→ **What the task asks**
Look through the entries below and report how many lines hold the string "corners". Only the number is wanted.

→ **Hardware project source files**
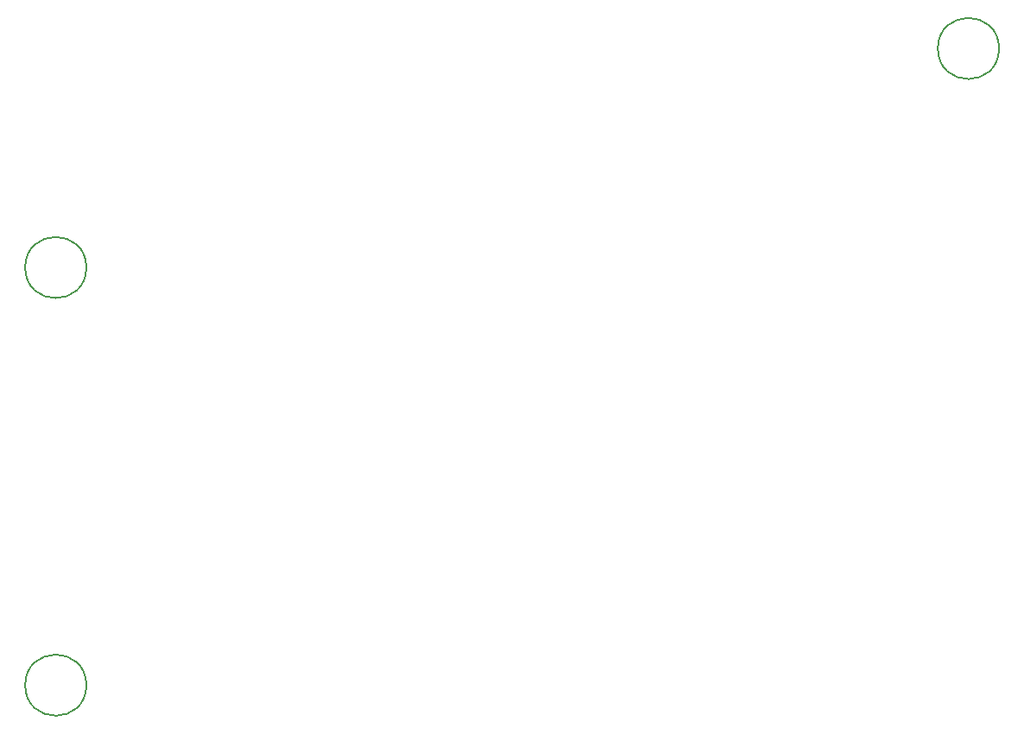
<source format=gbr>
G04 #@! TF.FileFunction,Other,Comment*
%FSLAX46Y46*%
G04 Gerber Fmt 4.6, Leading zero omitted, Abs format (unit mm)*
G04 Created by KiCad (PCBNEW 4.0.2-stable) date 4/8/2016 7:07:07 PM*
%MOMM*%
G01*
G04 APERTURE LIST*
%ADD10C,0.100000*%
%ADD11C,0.150000*%
G04 APERTURE END LIST*
D10*
D11*
X93000000Y-126000000D02*
G75*
G03X93000000Y-126000000I-3000000J0D01*
G01*
X93000000Y-85000000D02*
G75*
G03X93000000Y-85000000I-3000000J0D01*
G01*
X182500000Y-63500000D02*
G75*
G03X182500000Y-63500000I-3000000J0D01*
G01*
M02*

</source>
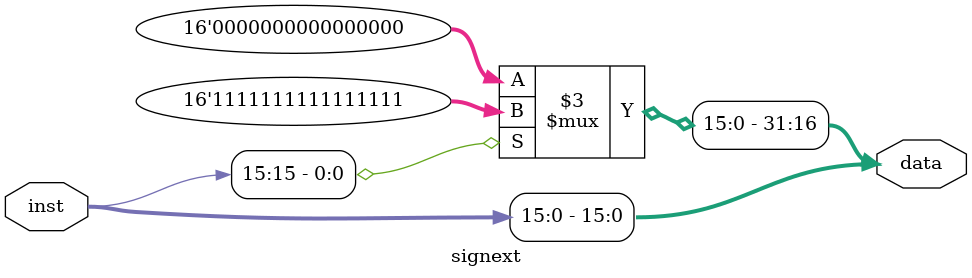
<source format=v>
`timescale 1ns / 1ps
module signext(inst, data);
   input [15:0] inst;
   output [31:0] data;
    
	reg [31:0] data;
	
	always @(inst)
	begin
		data = inst;
		if(data[15])
			data[31:16] = 16'b1111111111111111;
		else
			data[31:16] = 16'b0000000000000000;
	end
		

endmodule

</source>
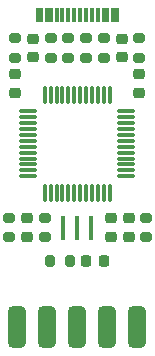
<source format=gbr>
%TF.GenerationSoftware,KiCad,Pcbnew,8.0.1*%
%TF.CreationDate,2024-08-06T23:31:19+08:00*%
%TF.ProjectId,ST-Link-V2.1,53542d4c-696e-46b2-9d56-322e312e6b69,rev?*%
%TF.SameCoordinates,Original*%
%TF.FileFunction,Paste,Top*%
%TF.FilePolarity,Positive*%
%FSLAX46Y46*%
G04 Gerber Fmt 4.6, Leading zero omitted, Abs format (unit mm)*
G04 Created by KiCad (PCBNEW 8.0.1) date 2024-08-06 23:31:19*
%MOMM*%
%LPD*%
G01*
G04 APERTURE LIST*
G04 Aperture macros list*
%AMRoundRect*
0 Rectangle with rounded corners*
0 $1 Rounding radius*
0 $2 $3 $4 $5 $6 $7 $8 $9 X,Y pos of 4 corners*
0 Add a 4 corners polygon primitive as box body*
4,1,4,$2,$3,$4,$5,$6,$7,$8,$9,$2,$3,0*
0 Add four circle primitives for the rounded corners*
1,1,$1+$1,$2,$3*
1,1,$1+$1,$4,$5*
1,1,$1+$1,$6,$7*
1,1,$1+$1,$8,$9*
0 Add four rect primitives between the rounded corners*
20,1,$1+$1,$2,$3,$4,$5,0*
20,1,$1+$1,$4,$5,$6,$7,0*
20,1,$1+$1,$6,$7,$8,$9,0*
20,1,$1+$1,$8,$9,$2,$3,0*%
G04 Aperture macros list end*
%ADD10R,0.400000X2.000000*%
%ADD11RoundRect,0.375000X-0.375000X-1.375000X0.375000X-1.375000X0.375000X1.375000X-0.375000X1.375000X0*%
%ADD12RoundRect,0.218750X0.256250X-0.218750X0.256250X0.218750X-0.256250X0.218750X-0.256250X-0.218750X0*%
%ADD13RoundRect,0.075000X0.075000X-0.662500X0.075000X0.662500X-0.075000X0.662500X-0.075000X-0.662500X0*%
%ADD14RoundRect,0.075000X0.662500X-0.075000X0.662500X0.075000X-0.662500X0.075000X-0.662500X-0.075000X0*%
%ADD15RoundRect,0.200000X-0.275000X0.200000X-0.275000X-0.200000X0.275000X-0.200000X0.275000X0.200000X0*%
%ADD16RoundRect,0.200000X0.275000X-0.200000X0.275000X0.200000X-0.275000X0.200000X-0.275000X-0.200000X0*%
%ADD17RoundRect,0.200000X-0.200000X-0.275000X0.200000X-0.275000X0.200000X0.275000X-0.200000X0.275000X0*%
%ADD18R,0.300000X1.150000*%
%ADD19RoundRect,0.225000X-0.225000X-0.250000X0.225000X-0.250000X0.225000X0.250000X-0.225000X0.250000X0*%
%ADD20RoundRect,0.225000X-0.250000X0.225000X-0.250000X-0.225000X0.250000X-0.225000X0.250000X0.225000X0*%
G04 APERTURE END LIST*
D10*
%TO.C,Y1*%
X57865000Y-58600000D03*
X59065000Y-58600000D03*
X60265000Y-58600000D03*
%TD*%
D11*
%TO.C,J2*%
X64145000Y-67000000D03*
X61605000Y-67000000D03*
X59065000Y-67000000D03*
X56525000Y-67000000D03*
X53985000Y-67000000D03*
%TD*%
D12*
%TO.C,D3*%
X64315000Y-45600000D03*
X64315000Y-47175000D03*
%TD*%
%TO.C,D2*%
X53815000Y-47175000D03*
X53815000Y-45600000D03*
%TD*%
D13*
%TO.C,U1*%
X56315000Y-55662500D03*
X56815000Y-55662500D03*
X57315000Y-55662500D03*
X57815000Y-55662500D03*
X58315000Y-55662500D03*
X58815000Y-55662500D03*
X59315000Y-55662500D03*
X59815000Y-55662500D03*
X60315000Y-55662500D03*
X60815000Y-55662500D03*
X61315000Y-55662500D03*
X61815000Y-55662500D03*
D14*
X63227500Y-54250000D03*
X63227500Y-53750000D03*
X63227500Y-53250000D03*
X63227500Y-52750000D03*
X63227500Y-52250000D03*
X63227500Y-51750000D03*
X63227500Y-51250000D03*
X63227500Y-50750000D03*
X63227500Y-50250000D03*
X63227500Y-49750000D03*
X63227500Y-49250000D03*
X63227500Y-48750000D03*
D13*
X61815000Y-47337500D03*
X61315000Y-47337500D03*
X60815000Y-47337500D03*
X60315000Y-47337500D03*
X59815000Y-47337500D03*
X59315000Y-47337500D03*
X58815000Y-47337500D03*
X58315000Y-47337500D03*
X57815000Y-47337500D03*
X57315000Y-47337500D03*
X56815000Y-47337500D03*
X56315000Y-47337500D03*
D14*
X54902500Y-48750000D03*
X54902500Y-49250000D03*
X54902500Y-49750000D03*
X54902500Y-50250000D03*
X54902500Y-50750000D03*
X54902500Y-51250000D03*
X54902500Y-51750000D03*
X54902500Y-52250000D03*
X54902500Y-52750000D03*
X54902500Y-53250000D03*
X54902500Y-53750000D03*
X54902500Y-54250000D03*
%TD*%
D15*
%TO.C,R19*%
X64315000Y-42575000D03*
X64315000Y-44225000D03*
%TD*%
%TO.C,R18*%
X53815000Y-42575000D03*
X53815000Y-44225000D03*
%TD*%
D16*
%TO.C,R17*%
X64915000Y-59425000D03*
X64915000Y-57775000D03*
%TD*%
%TO.C,R7*%
X56315000Y-59425000D03*
X56315000Y-57775000D03*
%TD*%
D15*
%TO.C,R6*%
X58315000Y-42575000D03*
X58315000Y-44225000D03*
%TD*%
%TO.C,R5*%
X59815000Y-42575000D03*
X59815000Y-44225000D03*
%TD*%
%TO.C,R4*%
X56815000Y-42575000D03*
X56815000Y-44225000D03*
%TD*%
%TO.C,R3*%
X61315000Y-42575000D03*
X61315000Y-44225000D03*
%TD*%
%TO.C,R2*%
X53315000Y-57775000D03*
X53315000Y-59425000D03*
%TD*%
D17*
%TO.C,R1*%
X56790000Y-61400000D03*
X58440000Y-61400000D03*
%TD*%
D18*
%TO.C,J1*%
X62415000Y-40585000D03*
X61615000Y-40585000D03*
X60315000Y-40585000D03*
X59315000Y-40585000D03*
X58815000Y-40585000D03*
X57815000Y-40585000D03*
X56515000Y-40585000D03*
X55715000Y-40585000D03*
X56015000Y-40585000D03*
X56815000Y-40585000D03*
X57315000Y-40585000D03*
X58315000Y-40585000D03*
X59815000Y-40585000D03*
X60815000Y-40585000D03*
X61315000Y-40585000D03*
X62115000Y-40585000D03*
%TD*%
D19*
%TO.C,C6*%
X59815000Y-61400000D03*
X61365000Y-61400000D03*
%TD*%
D20*
%TO.C,C5*%
X63415000Y-57825000D03*
X63415000Y-59375000D03*
%TD*%
%TO.C,C4*%
X61915000Y-57825000D03*
X61915000Y-59375000D03*
%TD*%
%TO.C,C3*%
X54815000Y-57825000D03*
X54815000Y-59375000D03*
%TD*%
%TO.C,C2*%
X62815000Y-42625000D03*
X62815000Y-44175000D03*
%TD*%
%TO.C,C1*%
X55315000Y-42625000D03*
X55315000Y-44175000D03*
%TD*%
M02*

</source>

→ **Completed task**
5